Socioeconomic status (SES) and 30-day hospital readmissions for chronic obstructive pulmonary (COPD) disease: A population-based cohort study
Patients with chronic obstructive pulmonary disease (COPD) are more likely to be readmitted than patients with other chronic medical conditions, yet knowledge regarding such readmissions is limited. We aimed to determine factors associated with readmission within 30 days of a COPD hospitalization or death with an emphasis on examining aspects of socioeconomic status and specific comorbidities. A population-based cohort study was conducted using health administrative data from Ontario, Canada. All hospitalizations for COPD between 2004 and 2014 were considered.

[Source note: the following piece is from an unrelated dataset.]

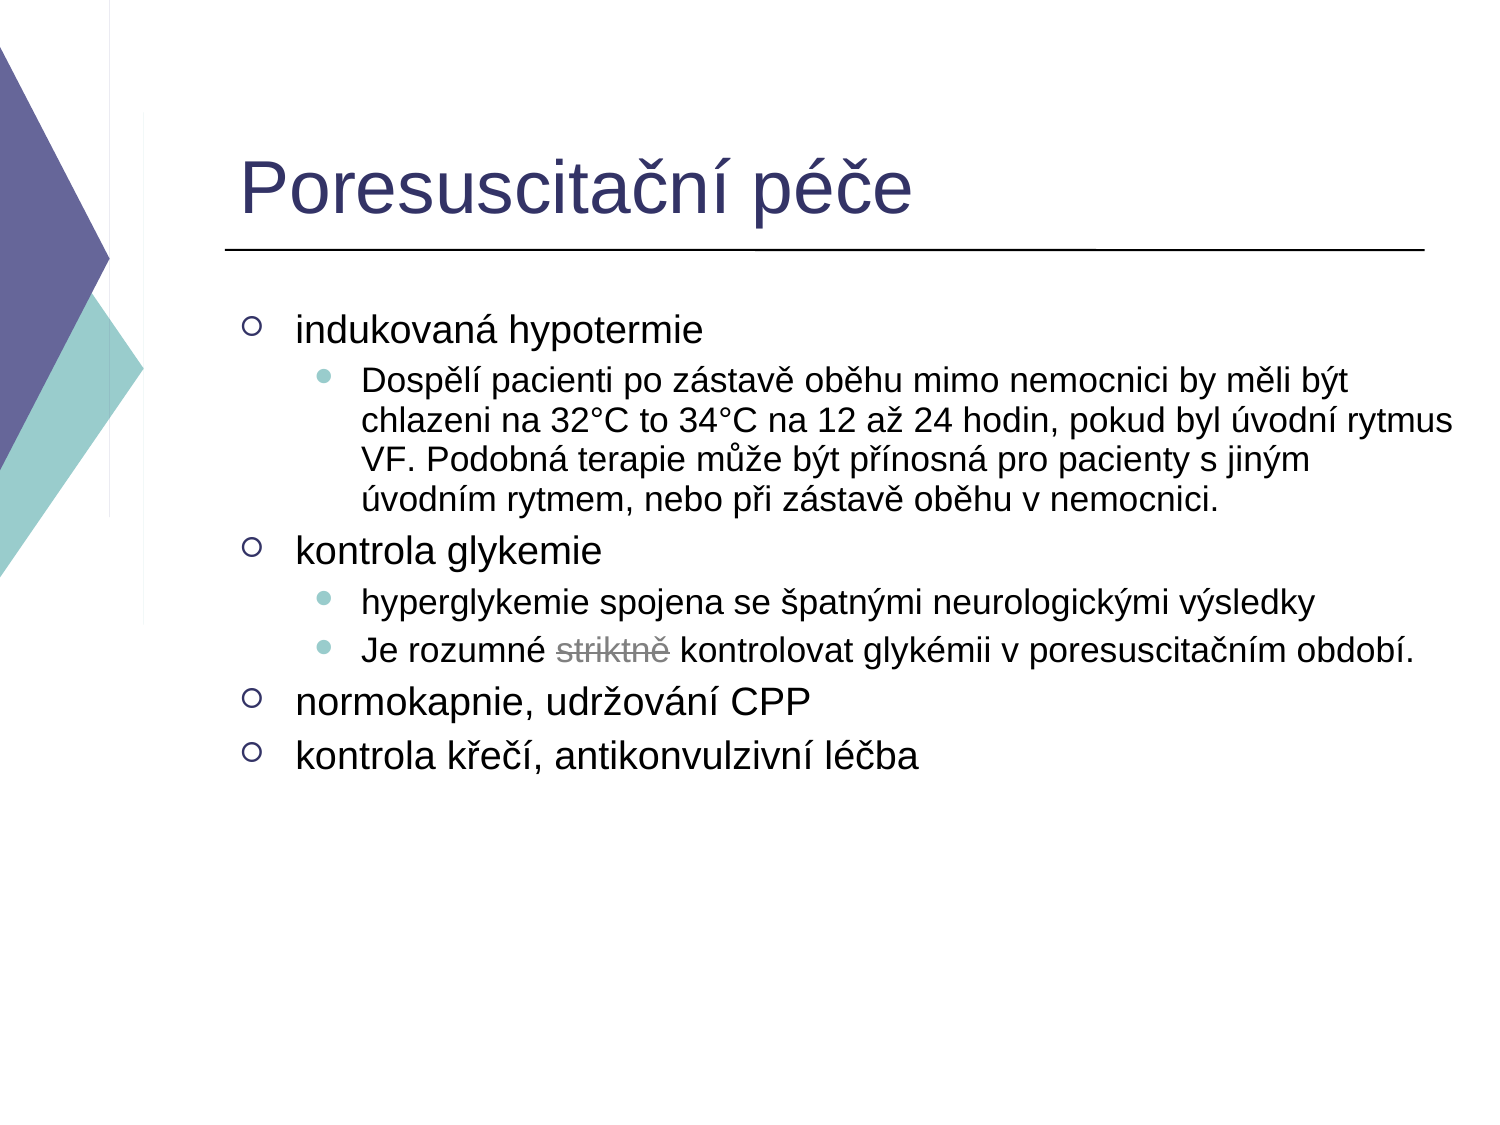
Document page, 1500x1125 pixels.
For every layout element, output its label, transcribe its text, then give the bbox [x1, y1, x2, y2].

title Poresuscitační péče [224, 49, 1425, 237]
list indukovaná hypotermie Dospělí pacienti po zástavě oběhu mimo nemocnici by měli být chlazeni na 32°C to 34°C na 12 až 24 hodin, pokud byl úvodní rytmus VF. Podobná terapie může být přínosná pro pacienty s jiným úvodním rytmem, nebo při zástavě oběhu v nemocnici. kontrola glykemie hyperglykemie spojena se špatnými neurologickými výsledky Je rozumné striktně kontrolovat glykémii v poresuscitačním období. normokapnie, udržování CPP kontrola křečí, antikonvulzivní léčba [224, 299, 1471, 975]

The primary exposures were socioeconomic status as measured by residential instability (an ecologic variable), and comorbidities such as cardiovascular disease and cancer. Other domains of socioeconomic status were considered as secondary exposures. Logistic regression with generalized estimating equations was used to examine the effect of exposures, adjusting for other patient factors, on 30-day readmission or death. There were 126,013 patients contributing to 252,756 index COPD hospitalizations from 168 Ontario hospitals. Of these hospitalizations, 19.4% resulted in a readmission and 2.8% resulted in death within 30 days. After adjusting for other factors, readmissions or death were modestly more likely among people with the highest residential instability compared to the lowest (OR 1.05, 95% CI 1.01-1.09). Comorbidities such as cardiovascular disease and cancer, as well as other aspects of low socioeconomic status also increased readmission or death risk. Socioeconomic status, measured in various ways, and many comorbidities predict 30-day readmission or death in patients hospitalized for COPD. Strategies that address these factors may help reduce readmissions and death.